Prime Minister Pham Minh Chinh speaks at the conference to promote sustainable development in the Mekong Delta (Photo: VOV) |
The Mekong Delta’s 13 cities and provinces cover 4 million square kilometers – more than 12% of Vietnam’s total area – and contain 19% of Vietnam’s population. The region has great potential, opportunities, and advantages for development. It leads the nation in rice, shrimp, tra fish, and fruit production, and is now moving from an agricultural production mindset to an agricultural economy mindset in order to accelerate its growth.
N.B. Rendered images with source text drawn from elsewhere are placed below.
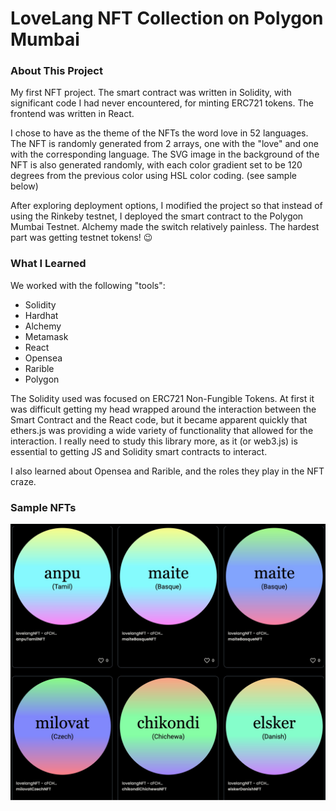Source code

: # LoveLang NFT Collection on Polygon Mumbai

### About This Project

My first NFT project. The smart contract was written in Solidity, with significant code I had never encountered, for minting ERC721 tokens. The frontend was written in React.

I chose to have as the theme of the NFTs the word love in 52 languages. The NFT is randomly generated from 2 arrays, one with the "love" and one with the corresponding language. The SVG image in the background of the NFT is also generated randomly, with each color gradient set to be 120 degrees from the previous color using HSL color coding. (see sample below)

After exploring deployment options, I modified the project so that instead of using the Rinkeby testnet, I deployed the smart contract to the Polygon Mumbai Testnet. Alchemy made the switch relatively painless. The hardest part was getting testnet tokens! 😉

### What I Learned

We worked with the following "tools":
- Solidity
- Hardhat
- Alchemy
- Metamask
- React
- Opensea
- Rarible
- Polygon

The Solidity used was focused on ERC721 Non-Fungible Tokens. At first it was difficult getting my head wrapped around the interaction between the Smart Contract and the React code, but it became apparent quickly that ethers.js was providing a wide variety of functionality that allowed for the interaction. I really need to study this library more, as it (or web3.js) is essential to getting JS and Solidity smart contracts to interact. 

I also learned about Opensea and Rarible, and the roles they play in the NFT craze.

### Sample NFTs

![Love Language NFTs](sample_images/sample_love_language_nfts.jpg)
Breakthrough mindset needed
Developing highly efficient ecological agriculture and modern rural areas is the current orientation for the Mekong Delta. This will require stronger agricultural and industrial production and service links. Service is the key to generating greater agriculture profits. Localities in the region are being urged to treat their natural and human resources as strategic, long-term factors and treat capital, technology, and governance as breakthrough factors for growth. They are also being asked to concentrate public investment and use state resources to mobilize other resources for development.
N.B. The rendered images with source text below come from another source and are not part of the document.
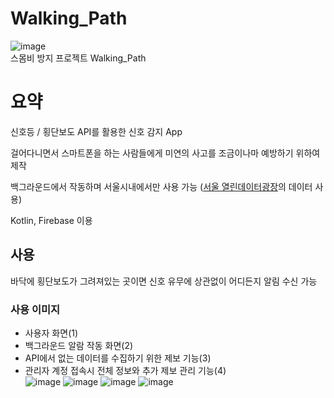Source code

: # Walking_Path
![image](https://user-images.githubusercontent.com/29244603/122158497-bcf58780-cea7-11eb-9185-7eb11b11050f.png)<br>
스몸비 방지 프로젝트 Walking_Path

# 요약
신호등 / 횡단보도 API를 활용한 신호 감지 App 

걸어다니면서 스마트폰을 하는 사람들에게 미연의 사고를 조금이나마 예방하기 위하여 제작 

백그라운드에서 작동하며 서울시내에서만 사용 가능 ([서울 열린데이터광장](https://data.seoul.go.kr/)의 데이터 사용)

Kotlin, Firebase 이용

## 사용
바닥에 횡단보도가 그려져있는 곳이면 신호 유무에 상관없이 어디든지 알림 수신 가능 <br>

### 사용 이미지
- 사용자 화면(1)
- 백그라운드 알람 작동 화면(2)
- API에서 없는 데이터를 수집하기 위한 제보 기능(3)
- 관리자 계정 접속시 전체 정보와 추가 제보 관리 기능(4)<br>
![image](https://user-images.githubusercontent.com/29244603/122158558-dac2ec80-cea7-11eb-8965-5db2ed07e972.png)
![image](https://user-images.githubusercontent.com/29244603/122158567-ddbddd00-cea7-11eb-8573-5cb2f6db92fc.png)
![image](https://user-images.githubusercontent.com/29244603/122158583-e4e4eb00-cea7-11eb-9674-ff520f3185d7.png)
![image](https://user-images.githubusercontent.com/29244603/122158597-e9110880-cea7-11eb-9270-90d82b52eb7b.png)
The localities have been told that good planning will lead to good projects, which will attract good investors. Good investors will in turn ensure better products and stronger brand names for local products like fruits, tra fish, ecotourism, and marine tourism.
The Mekong Delta has an advantage with water transport which has not been fully tapped. Localities in the region are being urged to take advantage of their waterways, build expressways, develop infrastructure adaptive to climate change, and transform energy production toward solar and wind power. Prime Minister Pham Minh Chinh said: "We should focus our investment on strategic infrastructure. Transportation will play a key role. Our region has strong waterway and marine transportation advantages, but we have not fully exploited them. We also need to build expressways and be committed to developing green energy and green products."
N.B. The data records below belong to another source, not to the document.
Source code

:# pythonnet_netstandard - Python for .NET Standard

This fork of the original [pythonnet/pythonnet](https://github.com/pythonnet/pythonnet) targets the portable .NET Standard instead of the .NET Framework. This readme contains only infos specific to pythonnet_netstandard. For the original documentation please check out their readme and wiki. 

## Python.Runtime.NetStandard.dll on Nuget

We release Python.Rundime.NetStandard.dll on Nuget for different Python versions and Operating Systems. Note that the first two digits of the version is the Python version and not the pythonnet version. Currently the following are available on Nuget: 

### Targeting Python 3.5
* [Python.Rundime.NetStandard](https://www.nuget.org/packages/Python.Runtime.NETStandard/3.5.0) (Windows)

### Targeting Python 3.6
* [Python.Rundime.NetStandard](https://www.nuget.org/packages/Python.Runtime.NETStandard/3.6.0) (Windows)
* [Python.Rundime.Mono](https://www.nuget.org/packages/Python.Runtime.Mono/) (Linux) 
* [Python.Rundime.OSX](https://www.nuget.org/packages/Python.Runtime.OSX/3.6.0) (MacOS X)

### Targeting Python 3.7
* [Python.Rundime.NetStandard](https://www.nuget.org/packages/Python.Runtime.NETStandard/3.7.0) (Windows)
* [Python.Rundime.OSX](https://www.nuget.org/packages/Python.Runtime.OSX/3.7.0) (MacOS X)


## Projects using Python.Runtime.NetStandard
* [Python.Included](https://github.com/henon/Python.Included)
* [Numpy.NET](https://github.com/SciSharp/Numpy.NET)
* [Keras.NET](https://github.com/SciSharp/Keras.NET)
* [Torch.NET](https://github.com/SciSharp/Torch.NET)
Resources should be interconnected
Minister of Agriculture and Rural Development Le Minh Hoan said strengthening links in the Mekong Delta does not just mean linking the populations, areas, and tangible resources of its 13 cities and provinces, but connecting intangible resources, creating a harmonious relation between State, market, and society, and finding new drivers of development.
Minister of Agriculture and Rural Development Le Minh Hoa (Photo: VNA) |
The Ministry of Agriculture and Rural Development will regulate production planning, standardize materials regions, connect high-tech agriculture investors with in-depth processing investors, strengthen links between sectors, improve cooperatives, directly link production and sales, regulate irrigation systems, and promote digital transformation in agriculture.
The Ministry will also coordinate foreign-funded projects to promote regional links. It is now calling for investment in agricultural and rural logistics projects, including cold chains for agricultural products.
With better transportation, agriculture, and education infrastructure and better human resources, a connectivity mindset will determine the region’s development. Each locality will contribute its own advantages to making the region a driver of Vietnam’s sustainable economic development.